**EXTRACT PROVIDED**
#####

Vocal resonances and broad band excitation

This site introduces a technique developed in this lab for measuring the resonances of the vocal tract quickly and non-invasively, during speech or singing. We use it as a research tool and have used it as a speech trainer. The software is now available for download for Mac (also get the fig file) and download for Windows. More information about it is given in a submitted paper, which will be linked here when published. Further details will also be added to this page. ( A downloadable and installable runtime component of MATLAB is available from mathworks. It is 2GB and so slow to download.)

Vocal tract resonance measurements:

The principal use of the device is in measuring vocal tract resonances. (For the differences between resonances and formants see here.) The 'ecological' way uses a microphone and small sound source located at the lower lip. It is also possible, with suitable calibrtion, to use this software for measuring acoustic impedance spectra, but we concentrate here on the 'ecological' application.

An acoustic current is synthesised to give high resolution frequency information over the frequency range of interest. We first calibrate the system by making a measurement of sound pressure just outside the lips, with the mouth closed (pclosed). We then inject the same acoustic current into the vocal tract in parallel with the external field and again measure the pressure at the lips (popen). The ratio γ = popen/pclosed then shows the frequencies of the tract resonances.

graph showing voice harmonics and resonances independently.
This measurement of a man speaking the vowel in 'heard' shows two superposed signals. The γ = popen/pclosed ratio is the broad band signal, and the arrows show the resonances R1, R2, R3, R4. The harmonics of the voice are a frequences fo, 2fo, 3fo etc, with the 8th harmonic and above being hidden by the broad band signal. Notice that the fifth harmonic (5fo) falls close to R2, which gives it a boost in amplitude. The resonance provides impedance matching between the high impedance of the glottis and the low impedance of the radiation field at the lips.

#####

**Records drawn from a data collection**
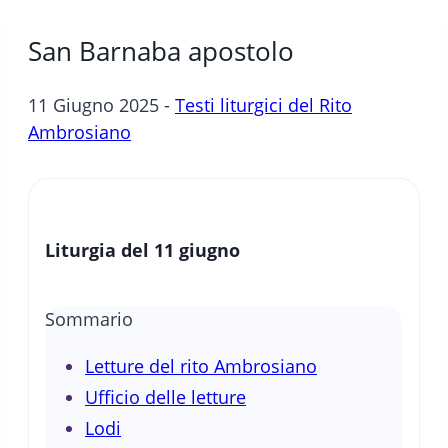
San Barnaba apostolo
11 Giugno 2025 -
Testi liturgici del Rito
Ambrosiano
Liturgia del 11 giugno
Sommario
Letture del rito Ambrosiano
Ufficio delle letture
Lodi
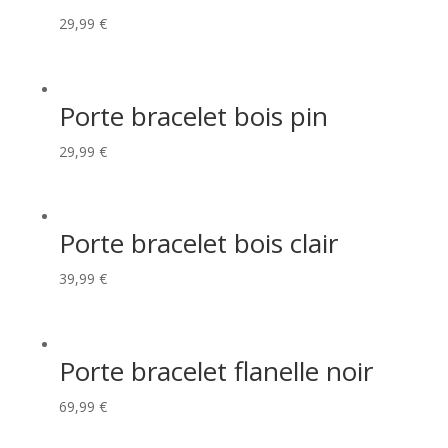
29,99
€
Porte bracelet bois pin
29,99
€
Porte bracelet bois clair
39,99
€
Porte bracelet flanelle noir
69,99
€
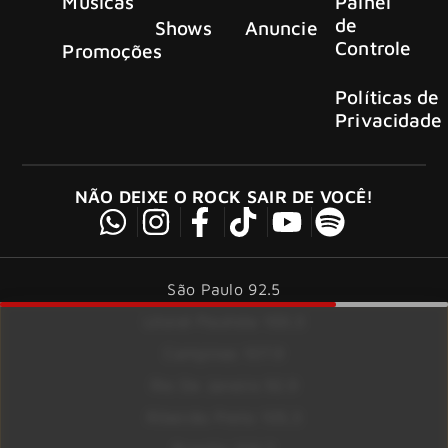
Músicas
Painel
de
Shows
Anuncie
Controle
Promoções
Políticas de
Privacidade
NÃO DEIXE O ROCK SAIR DE VOCÊ!
São Paulo 92.5
Litoral Paulista 100.3
Campinas 107.9
Rio De Janeiro 92.9
Ribeirão Preto 105.3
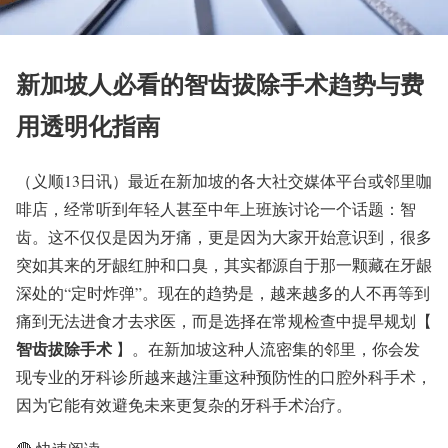
新加坡人必看的智齿拔除手术趋势与费
用透明化指南
（义顺13日讯）最近在新加坡的各大社交媒体平台或邻里咖
啡店，经常听到年轻人甚至中年上班族讨论一个话题：智
齿。这不仅仅是因为牙痛，更是因为大家开始意识到，很多
突如其来的牙龈红肿和口臭，其实都源自于那一颗藏在牙龈
深处的“定时炸弹”。现在的趋势是，越来越多的人不再等到
痛到无法进食才去求医，而是选择在常规检查中提早规划【
智齿拔除手术
】。在新加坡这种人流密集的邻里，你会发
现专业的牙科诊所越来越注重这种预防性的口腔外科手术，
因为它能有效避免未来更复杂的牙科手术治疗。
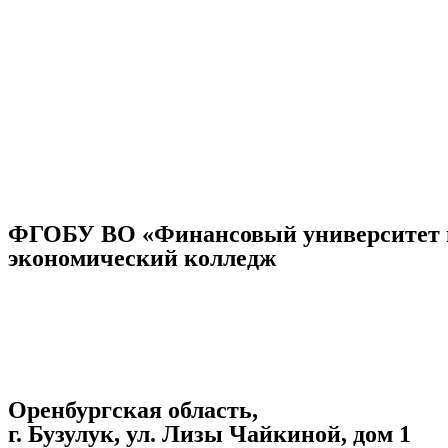
ФГОБУ ВО «Финансовый университет п
экономический колледж
Оренбургская область,
г. Бузулук, ул. Лизы Чайкиной, дом 1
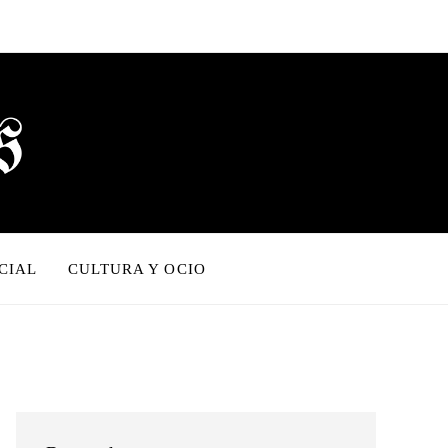
CIAL
CULTURA Y OCIO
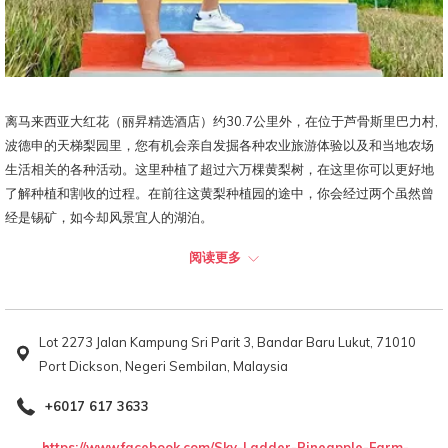
离马来西亚大红花（丽昇精选酒店）约30.7公里外，在位于芦骨斯里巴力村,
波德申的天梯梨园里，您有机会亲自发掘各种农业旅游体验以及和当地农场
生活相关的各种活动。这里种植了超过六万棵黄梨树，在这里你可以更好地
了解种植和割收的过程。在前往这黄梨种植园的途中，你会经过两个虽然曾
经是锡矿，如今却风景宜人的湖泊。
阅读更多
除了黄梨种植园，还有一个玉蜀黍种植园，在这里你非常难得的有机会尝试
采摘玉蜀黍，并品尝自己亲手摘的新鲜玉米。小游客们还可以在这里的迷你
宠物农场享受有趣又富有教育价值的时光，包括亲手给各种农场动物，如
羊，鸭，鹅等喂食。
Lot 2273 Jalan Kampung Sri Parit 3, Bandar Baru Lukut, 71010
Port Dickson, Negeri Sembilan, Malaysia
富有冒险精神的游客更绝对不能错过到此一游，因为天梯梨园还为爱刺激的
+6017 617 3633
游客们准备全地形车和自行车活动！还有非常值得一提的是天梯梨园里有数
个供游客们取景拍照留念的五彩阶梯，天梯梨园之名就是由此而来的。除了
https://www.facebook.com/Sky-Ladder-Pineapple-Farm-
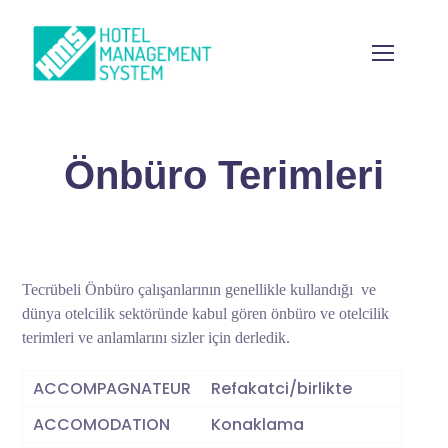
Önbüro Terimleri
Tecrübeli Önbüro çalışanlarının genellikle kullandığı ve
dünya otelcilik sektöründe kabul gören önbüro ve otelcilik
terimleri ve anlamlarını sizler için derledik.
ACCOMPAGNATEUR
Refakatci/birlikte
ACCOMODATION
Konaklama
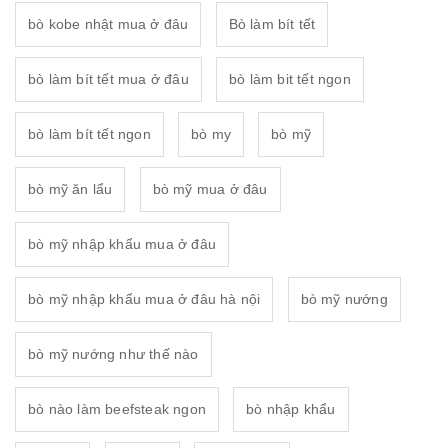
bò kobe nhật mua ở đâu
Bò làm bít tết
bò làm bít tết mua ở đâu
bò làm bit tết ngon
bò làm bít tết ngon
bò my
bò mỹ
bò mỹ ăn lẩu
bò mỹ mua ở đâu
bò mỹ nhập khẩu mua ở đâu
bò mỹ nhập khẩu mua ở đâu hà nội
bò mỹ nướng
bò mỹ nướng như thế nào
bò nào làm beefsteak ngon
bò nhập khẩu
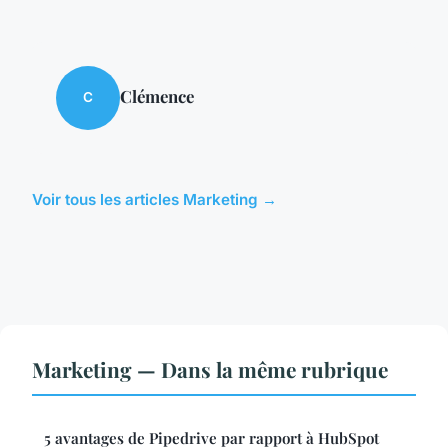
Clémence
C
Voir tous les articles Marketing →
Marketing — Dans la même rubrique
5 avantages de Pipedrive par rapport à HubSpot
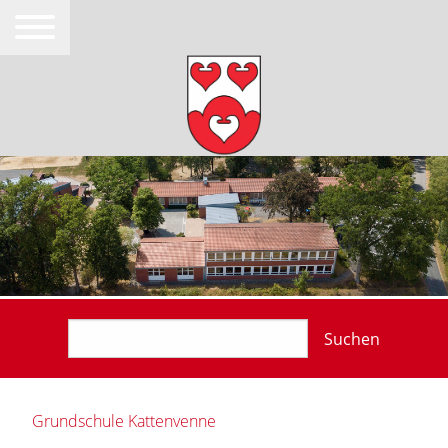
Suchen
Grundschule Kattenvenne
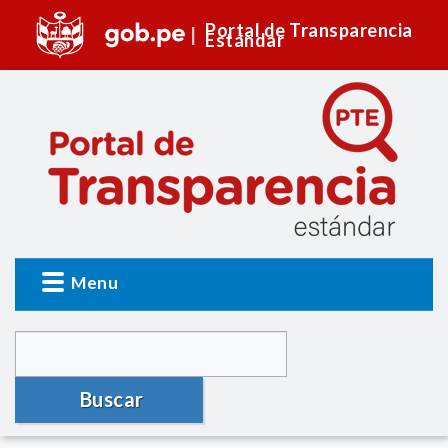
Portal de Transparencia
Estándar
Menu
Buscar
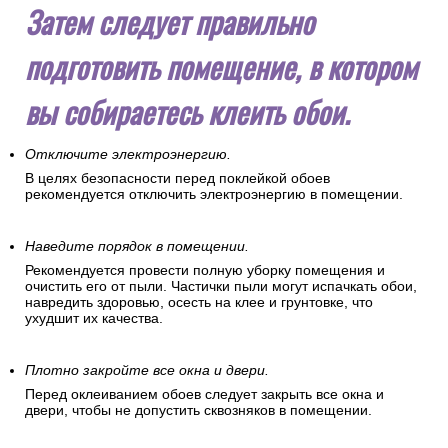
Затем следует правильно
подготовить помещение, в котором
вы собираетесь клеить обои.
Отключите электроэнергию.
В целях безопасности перед поклейкой обоев
рекомендуется отключить электроэнергию в помещении.
Наведите порядок в помещении.
Рекомендуется провести полную уборку помещения и
очистить его от пыли. Частички пыли могут испачкать обои,
навредить здоровью, осесть на клее и грунтовке, что
ухудшит их качества.
Плотно закройте все окна и двери.
Перед оклеиванием обоев следует закрыть все окна и
двери, чтобы не допустить сквозняков в помещении.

#####

**TASKS TO PERFORM**
1. Answer these questions about the vocal resonance page:
(a) Where are the microphone and small sound source located in the 'ecological' way of measuring?
(b) Which ratio shows the frequencies of the tract resonances?
(c) In the measurement of a man speaking the vowel in 'heard', which harmonic falls close to R2?
2. Reproduce the rows from the line with "新加坡人必看的智齿拔除手术趋势与费" up to and including the line with "bò nhập khẩu". Omit the pictures.
The text and the rows were taken from separate sources.

**OUTPUTS FOR THE TASKS**
1.
(a) At the lower lip.
(b) The ratio γ = popen/pclosed.
(c) The fifth harmonic (5fo).

2.
新加坡人必看的智齿拔除手术趋势与费
用透明化指南
（义顺13日讯）最近在新加坡的各大社交媒体平台或邻里咖
啡店，经常听到年轻人甚至中年上班族讨论一个话题：智
齿。这不仅仅是因为牙痛，更是因为大家开始意识到，很多
突如其来的牙龈红肿和口臭，其实都源自于那一颗藏在牙龈
深处的“定时炸弹”。现在的趋势是，越来越多的人不再等到
痛到无法进食才去求医，而是选择在常规检查中提早规划【
智齿拔除手术
】。在新加坡这种人流密集的邻里，你会发
现专业的牙科诊所越来越注重这种预防性的口腔外科手术，
因为它能有效避免未来更复杂的牙科手术治疗。
ФГОБУ ВО «Финансовый университет п
экономический колледж
Оренбургская область,
г. Бузулук, ул. Лизы Чайкиной, дом 1
CIAL
CULTURA Y OCIO
离马来西亚大红花（丽昇精选酒店）约30.7公里外，在位于芦骨斯里巴力村,
波德申的天梯梨园里，您有机会亲自发掘各种农业旅游体验以及和当地农场
生活相关的各种活动。这里种植了超过六万棵黄梨树，在这里你可以更好地
了解种植和割收的过程。在前往这黄梨种植园的途中，你会经过两个虽然曾
经是锡矿，如今却风景宜人的湖泊。
阅读更多
除了黄梨种植园，还有一个玉蜀黍种植园，在这里你非常难得的有机会尝试
采摘玉蜀黍，并品尝自己亲手摘的新鲜玉米。小游客们还可以在这里的迷你
宠物农场享受有趣又富有教育价值的时光，包括亲手给各种农场动物，如
羊，鸭，鹅等喂食。
Lot 2273 Jalan Kampung Sri Parit 3, Bandar Baru Lukut, 71010
Port Dickson, Negeri Sembilan, Malaysia
富有冒险精神的游客更绝对不能错过到此一游，因为天梯梨园还为爱刺激的
+6017 617 3633
游客们准备全地形车和自行车活动！还有非常值得一提的是天梯梨园里有数
个供游客们取景拍照留念的五彩阶梯，天梯梨园之名就是由此而来的。除了
https://www.facebook.com/Sky-Ladder-Pineapple-Farm-
Önbüro Terimleri
Tecrübeli Önbüro çalışanlarının genellikle kullandığı ve
dünya otelcilik sektöründe kabul gören önbüro ve otelcilik
terimleri ve anlamlarını sizler için derledik.
ACCOMPAGNATEUR
Refakatci/birlikte
ACCOMODATION
Konaklama
bò kobe nhật mua ở đâu
Bò làm bít tết
bò làm bít tết mua ở đâu
bò làm bit tết ngon
bò làm bít tết ngon
bò my
bò mỹ
bò mỹ ăn lẩu
bò mỹ mua ở đâu
bò mỹ nhập khẩu mua ở đâu
bò mỹ nhập khẩu mua ở đâu hà nội
bò mỹ nướng
bò mỹ nướng như thế nào
bò nào làm beefsteak ngon
bò nhập khẩu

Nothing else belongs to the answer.